* What is needed *
Repeat exactly the line containing "margin:3px 11px; background:#fff;" and every line after it in the entries, and nothing besides.

[[ Information open ]]

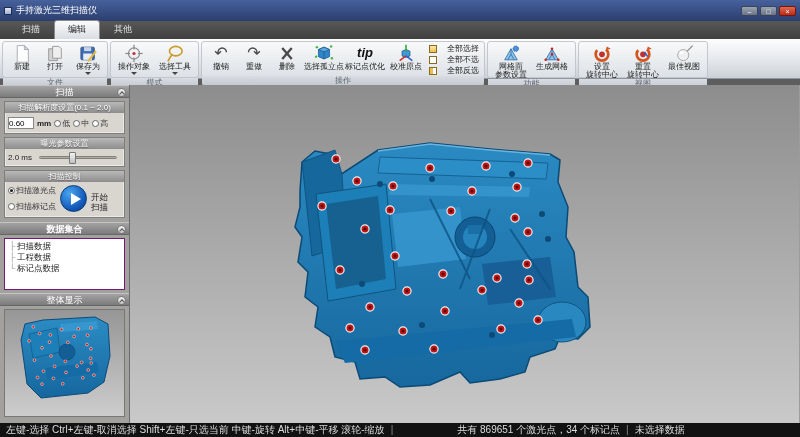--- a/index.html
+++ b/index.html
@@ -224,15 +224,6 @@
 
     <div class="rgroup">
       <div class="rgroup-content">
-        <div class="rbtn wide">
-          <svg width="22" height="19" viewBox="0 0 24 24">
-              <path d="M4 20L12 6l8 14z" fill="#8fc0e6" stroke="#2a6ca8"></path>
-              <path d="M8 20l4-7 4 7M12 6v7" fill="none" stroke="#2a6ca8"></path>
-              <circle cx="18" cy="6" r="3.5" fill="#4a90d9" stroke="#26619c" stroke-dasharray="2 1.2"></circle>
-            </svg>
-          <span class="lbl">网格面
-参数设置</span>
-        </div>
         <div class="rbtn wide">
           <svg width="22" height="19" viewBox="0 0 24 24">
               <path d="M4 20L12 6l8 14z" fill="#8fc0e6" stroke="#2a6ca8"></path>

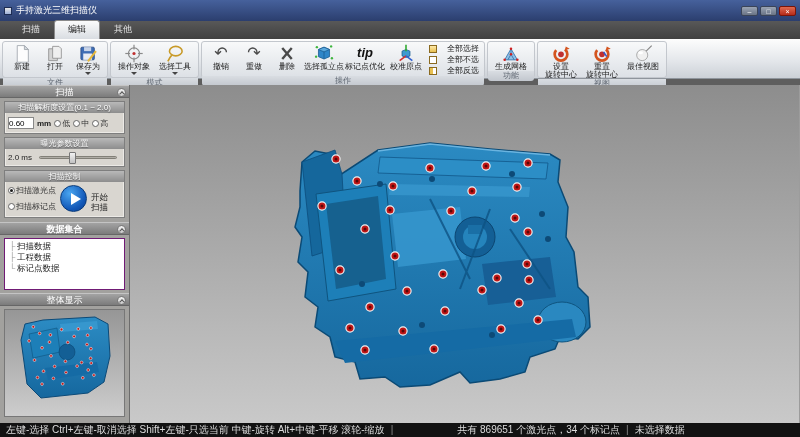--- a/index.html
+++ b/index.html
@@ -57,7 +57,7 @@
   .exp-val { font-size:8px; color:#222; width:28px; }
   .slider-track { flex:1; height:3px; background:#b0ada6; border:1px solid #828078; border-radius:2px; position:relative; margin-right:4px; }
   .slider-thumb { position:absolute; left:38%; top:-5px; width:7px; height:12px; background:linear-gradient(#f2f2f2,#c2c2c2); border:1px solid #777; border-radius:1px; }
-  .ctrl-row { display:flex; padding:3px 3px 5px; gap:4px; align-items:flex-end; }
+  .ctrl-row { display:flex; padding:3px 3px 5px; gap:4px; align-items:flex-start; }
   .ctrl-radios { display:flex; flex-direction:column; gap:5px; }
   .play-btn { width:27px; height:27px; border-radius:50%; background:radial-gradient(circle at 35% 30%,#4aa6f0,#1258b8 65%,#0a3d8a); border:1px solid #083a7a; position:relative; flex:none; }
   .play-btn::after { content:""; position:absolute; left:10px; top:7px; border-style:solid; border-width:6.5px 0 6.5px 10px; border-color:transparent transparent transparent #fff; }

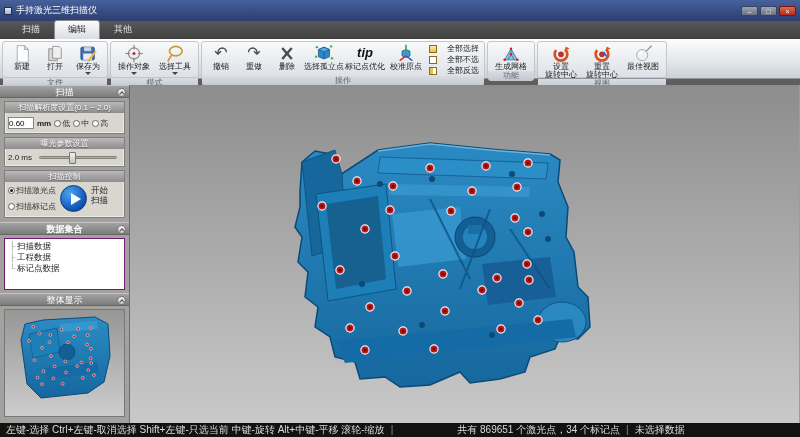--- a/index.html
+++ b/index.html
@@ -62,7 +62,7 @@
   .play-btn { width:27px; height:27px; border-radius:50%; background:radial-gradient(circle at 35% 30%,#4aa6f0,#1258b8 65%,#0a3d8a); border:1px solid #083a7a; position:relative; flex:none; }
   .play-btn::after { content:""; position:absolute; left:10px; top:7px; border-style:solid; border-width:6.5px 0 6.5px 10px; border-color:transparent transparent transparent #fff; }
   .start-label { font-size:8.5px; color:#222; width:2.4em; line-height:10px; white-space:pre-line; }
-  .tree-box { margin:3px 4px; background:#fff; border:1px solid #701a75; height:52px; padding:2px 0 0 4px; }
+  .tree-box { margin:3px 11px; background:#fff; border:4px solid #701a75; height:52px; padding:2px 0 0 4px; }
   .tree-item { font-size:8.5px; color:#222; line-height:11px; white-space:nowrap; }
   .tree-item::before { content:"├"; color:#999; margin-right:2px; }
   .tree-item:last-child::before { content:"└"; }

[[ Information closed ]]

* Output of the exercise *
+  .tree-box { margin:3px 11px; background:#fff; border:4px solid #701a75; height:52px; padding:2px 0 0 4px; }
   .tree-item { font-size:8.5px; color:#222; line-height:11px; white-space:nowrap; }
   .tree-item::before { content:"├"; color:#999; margin-right:2px; }
   .tree-item:last-child::before { content:"└"; }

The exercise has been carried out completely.